__EXERCISE GOAL__
Rewrite the material from its beginning through the line containing "Answer: back", inclusive, with "observer" replaced by "onlooker" and all other text unchanged. Give only those lines.

:::

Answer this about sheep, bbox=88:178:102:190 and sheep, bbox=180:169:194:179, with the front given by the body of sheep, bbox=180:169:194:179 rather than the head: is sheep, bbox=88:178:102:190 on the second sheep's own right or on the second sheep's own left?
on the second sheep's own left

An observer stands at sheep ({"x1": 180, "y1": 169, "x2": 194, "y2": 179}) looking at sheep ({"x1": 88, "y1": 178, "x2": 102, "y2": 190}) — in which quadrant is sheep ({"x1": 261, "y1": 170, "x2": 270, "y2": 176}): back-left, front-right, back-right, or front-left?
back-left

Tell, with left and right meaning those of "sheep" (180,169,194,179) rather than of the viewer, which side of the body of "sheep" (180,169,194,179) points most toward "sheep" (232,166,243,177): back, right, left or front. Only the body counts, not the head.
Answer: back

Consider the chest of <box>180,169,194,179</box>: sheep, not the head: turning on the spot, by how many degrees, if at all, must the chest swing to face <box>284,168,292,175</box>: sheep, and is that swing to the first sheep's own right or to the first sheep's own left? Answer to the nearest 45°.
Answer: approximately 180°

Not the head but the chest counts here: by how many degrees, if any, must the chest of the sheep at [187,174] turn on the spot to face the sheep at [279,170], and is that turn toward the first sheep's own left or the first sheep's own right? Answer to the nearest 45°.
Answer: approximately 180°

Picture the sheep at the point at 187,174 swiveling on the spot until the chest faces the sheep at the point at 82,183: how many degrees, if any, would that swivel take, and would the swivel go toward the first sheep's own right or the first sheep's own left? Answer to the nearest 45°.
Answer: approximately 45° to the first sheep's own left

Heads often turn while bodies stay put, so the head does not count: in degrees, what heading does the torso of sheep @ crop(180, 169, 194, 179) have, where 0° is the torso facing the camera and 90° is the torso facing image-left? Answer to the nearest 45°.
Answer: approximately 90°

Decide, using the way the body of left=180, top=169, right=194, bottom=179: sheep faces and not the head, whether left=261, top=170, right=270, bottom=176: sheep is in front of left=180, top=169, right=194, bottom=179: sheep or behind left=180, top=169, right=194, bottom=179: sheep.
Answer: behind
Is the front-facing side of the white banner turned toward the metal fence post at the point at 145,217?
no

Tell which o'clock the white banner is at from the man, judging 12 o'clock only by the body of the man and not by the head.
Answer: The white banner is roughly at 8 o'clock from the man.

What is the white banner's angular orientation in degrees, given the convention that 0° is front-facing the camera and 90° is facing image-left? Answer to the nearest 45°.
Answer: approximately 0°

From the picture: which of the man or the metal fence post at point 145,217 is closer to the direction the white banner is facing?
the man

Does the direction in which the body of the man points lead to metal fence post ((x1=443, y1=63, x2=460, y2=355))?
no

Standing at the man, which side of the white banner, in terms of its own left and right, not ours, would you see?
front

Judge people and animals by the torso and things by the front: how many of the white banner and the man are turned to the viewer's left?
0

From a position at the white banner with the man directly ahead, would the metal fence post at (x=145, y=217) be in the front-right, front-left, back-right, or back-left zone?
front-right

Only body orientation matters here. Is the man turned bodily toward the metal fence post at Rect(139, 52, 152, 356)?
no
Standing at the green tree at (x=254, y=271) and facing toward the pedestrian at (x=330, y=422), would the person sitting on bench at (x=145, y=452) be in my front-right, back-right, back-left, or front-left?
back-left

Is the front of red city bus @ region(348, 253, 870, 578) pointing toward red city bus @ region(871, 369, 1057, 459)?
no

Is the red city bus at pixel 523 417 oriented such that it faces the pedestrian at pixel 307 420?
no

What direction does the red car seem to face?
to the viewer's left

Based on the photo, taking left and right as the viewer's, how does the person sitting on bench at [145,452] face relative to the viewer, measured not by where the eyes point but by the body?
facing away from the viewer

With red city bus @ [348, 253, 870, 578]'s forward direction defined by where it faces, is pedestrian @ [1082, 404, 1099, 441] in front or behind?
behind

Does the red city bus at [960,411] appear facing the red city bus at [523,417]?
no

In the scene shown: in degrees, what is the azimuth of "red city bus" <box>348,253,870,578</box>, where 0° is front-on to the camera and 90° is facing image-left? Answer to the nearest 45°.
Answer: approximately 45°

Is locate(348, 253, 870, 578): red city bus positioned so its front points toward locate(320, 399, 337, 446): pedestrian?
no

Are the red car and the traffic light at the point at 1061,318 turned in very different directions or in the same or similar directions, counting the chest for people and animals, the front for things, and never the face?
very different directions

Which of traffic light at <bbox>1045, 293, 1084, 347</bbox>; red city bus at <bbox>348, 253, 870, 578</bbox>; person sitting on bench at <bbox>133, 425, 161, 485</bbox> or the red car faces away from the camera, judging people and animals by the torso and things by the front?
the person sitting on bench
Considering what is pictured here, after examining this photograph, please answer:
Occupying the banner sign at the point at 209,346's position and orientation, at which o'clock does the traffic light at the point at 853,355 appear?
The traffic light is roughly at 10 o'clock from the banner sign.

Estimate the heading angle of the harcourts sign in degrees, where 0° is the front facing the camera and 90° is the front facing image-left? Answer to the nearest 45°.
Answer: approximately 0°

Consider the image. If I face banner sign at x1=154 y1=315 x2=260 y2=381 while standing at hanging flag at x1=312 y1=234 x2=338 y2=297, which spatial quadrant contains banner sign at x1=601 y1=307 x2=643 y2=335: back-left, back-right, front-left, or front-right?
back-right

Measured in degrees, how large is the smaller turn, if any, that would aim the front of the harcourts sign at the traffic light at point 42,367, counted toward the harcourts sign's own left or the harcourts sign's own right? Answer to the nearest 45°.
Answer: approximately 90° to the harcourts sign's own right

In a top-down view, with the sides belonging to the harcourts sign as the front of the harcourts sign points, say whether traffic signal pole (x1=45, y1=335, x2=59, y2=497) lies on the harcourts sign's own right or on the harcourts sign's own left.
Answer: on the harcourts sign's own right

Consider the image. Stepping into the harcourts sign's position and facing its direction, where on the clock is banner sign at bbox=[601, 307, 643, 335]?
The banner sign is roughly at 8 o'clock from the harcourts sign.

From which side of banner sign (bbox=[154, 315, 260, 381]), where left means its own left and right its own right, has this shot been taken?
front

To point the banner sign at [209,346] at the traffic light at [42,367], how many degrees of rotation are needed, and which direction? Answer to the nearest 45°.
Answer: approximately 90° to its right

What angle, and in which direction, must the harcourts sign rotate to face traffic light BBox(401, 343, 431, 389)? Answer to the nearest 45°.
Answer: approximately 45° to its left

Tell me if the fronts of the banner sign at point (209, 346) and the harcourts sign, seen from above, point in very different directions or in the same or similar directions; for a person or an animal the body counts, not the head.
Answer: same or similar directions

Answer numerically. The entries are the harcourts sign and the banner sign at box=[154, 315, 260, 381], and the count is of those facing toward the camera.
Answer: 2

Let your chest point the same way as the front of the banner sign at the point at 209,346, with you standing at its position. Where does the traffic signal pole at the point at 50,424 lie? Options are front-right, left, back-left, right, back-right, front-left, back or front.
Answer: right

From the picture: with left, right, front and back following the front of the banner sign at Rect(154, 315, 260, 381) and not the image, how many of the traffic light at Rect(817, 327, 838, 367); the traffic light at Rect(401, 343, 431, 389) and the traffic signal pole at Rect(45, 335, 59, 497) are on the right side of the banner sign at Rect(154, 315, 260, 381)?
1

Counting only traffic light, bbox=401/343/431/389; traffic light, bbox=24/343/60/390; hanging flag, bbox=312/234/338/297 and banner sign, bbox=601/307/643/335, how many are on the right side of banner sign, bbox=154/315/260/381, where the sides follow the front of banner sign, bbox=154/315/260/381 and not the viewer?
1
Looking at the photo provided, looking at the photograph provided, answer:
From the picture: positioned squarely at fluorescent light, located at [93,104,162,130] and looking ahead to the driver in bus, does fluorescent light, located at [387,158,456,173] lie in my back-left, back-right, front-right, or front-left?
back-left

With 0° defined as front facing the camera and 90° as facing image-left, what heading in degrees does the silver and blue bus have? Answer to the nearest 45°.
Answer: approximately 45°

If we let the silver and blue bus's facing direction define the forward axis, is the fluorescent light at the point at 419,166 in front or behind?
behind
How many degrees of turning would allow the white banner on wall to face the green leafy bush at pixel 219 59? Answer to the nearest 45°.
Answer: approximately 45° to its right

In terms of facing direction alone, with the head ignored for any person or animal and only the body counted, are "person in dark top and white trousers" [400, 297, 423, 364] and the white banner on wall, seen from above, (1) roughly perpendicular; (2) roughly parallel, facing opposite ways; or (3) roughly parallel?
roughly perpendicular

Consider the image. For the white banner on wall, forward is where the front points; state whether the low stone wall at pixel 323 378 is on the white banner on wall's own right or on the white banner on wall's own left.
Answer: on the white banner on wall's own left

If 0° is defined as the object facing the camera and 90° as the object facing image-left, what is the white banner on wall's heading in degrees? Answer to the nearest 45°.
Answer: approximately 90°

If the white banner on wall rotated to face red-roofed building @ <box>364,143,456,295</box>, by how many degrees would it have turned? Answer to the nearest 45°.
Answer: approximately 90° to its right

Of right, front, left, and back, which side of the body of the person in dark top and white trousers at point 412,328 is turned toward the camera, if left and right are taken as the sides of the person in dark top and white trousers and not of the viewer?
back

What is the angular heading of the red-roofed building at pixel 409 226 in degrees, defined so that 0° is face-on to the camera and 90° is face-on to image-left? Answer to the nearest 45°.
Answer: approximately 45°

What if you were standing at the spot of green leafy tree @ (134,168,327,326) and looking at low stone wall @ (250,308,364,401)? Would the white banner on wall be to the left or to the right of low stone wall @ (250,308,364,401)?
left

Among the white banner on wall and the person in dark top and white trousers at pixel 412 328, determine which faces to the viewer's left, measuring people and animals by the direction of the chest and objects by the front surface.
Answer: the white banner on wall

:::

__RESPONSE BOX__
Answer this about sheep, bbox=88:178:102:190 and sheep, bbox=180:169:194:179, with the front given by the body of sheep, bbox=180:169:194:179 rather than the head: is sheep, bbox=88:178:102:190 on the second sheep's own right or on the second sheep's own left?
on the second sheep's own left

An onlooker stands at sheep ({"x1": 180, "y1": 169, "x2": 194, "y2": 179}) looking at sheep ({"x1": 88, "y1": 178, "x2": 102, "y2": 190}) — in which quadrant is sheep ({"x1": 261, "y1": 170, "x2": 270, "y2": 176}): back-left, front-right, back-right, or front-left?
back-left

Tell, with left and right meaning those of "sheep" (180,169,194,179) rather than of the viewer, which side of the body of "sheep" (180,169,194,179) points most toward "sheep" (232,166,243,177): back, right, left or front. Only the body counts, not the head.
Answer: back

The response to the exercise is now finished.